Gessler: "I mean if you look back, back in 2004, you know, the Kerry-Edwards presidential campaign actually published a Colorado election-day manual, and in that, they specifically said, if no signs of intimidation techniques have emerged yet, launch a preemptive strike. And they go through a whole list of things where the Democrats are supposed to launch a preemptive strike, accusing Republicans of intimidation, rounding up minority people. And that's their word. It says, quote minority leadership denouncing tactics that discourage people from voting. So it's really sort of a cynical way for the Democrats to try and rile up, and I should say the left as well, to rile up their base by making these accusations whether or not there are any facts to support it."
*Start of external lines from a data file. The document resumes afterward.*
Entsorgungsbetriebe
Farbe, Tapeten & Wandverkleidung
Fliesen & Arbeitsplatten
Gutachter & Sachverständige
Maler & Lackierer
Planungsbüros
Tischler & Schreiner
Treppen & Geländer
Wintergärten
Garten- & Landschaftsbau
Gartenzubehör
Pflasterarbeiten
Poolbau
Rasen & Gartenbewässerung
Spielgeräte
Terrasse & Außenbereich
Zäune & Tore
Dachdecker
Even if you accept Gessler's facts about the Kerry-Edwards campaign, and if you read the manual you find Gessler's fact to be wrong, do you really want your secretary of state to dismiss a historically legitimate concern about voter intimidation by accusing Democrats of cynically riling up their base?

It's this sort of brazen partisanship that, at the end of the day, is Gessler's core downfall as Secretary of State, epitomized in Gessler's quote to the Greeley Tribune about his job: "You're here to do something, to further the conservative viewpoint."

We can disagree with Gessler's loose-with-the-facts style, and policy initiatives, which the liberal group ProgressNow has catalogued in a new website called GesslerWatch.com.

But Gessler's sullying of the office is what kills me most -- and should even kill a guy like Rosen, who has moments of being civic-minded.

"You have to sort of wonder at the motivations," Gessler said later in the Rosen interview, speculating about the evil leftists that seem to haunt him. "I think a lot of times, what they are trying to do is play the race card, play the disenfranchisement card, and use it as a political talking point to rile up their base."

A right-wing talk show host couldn't have said it better. Too bad it's our Secretary of State talking.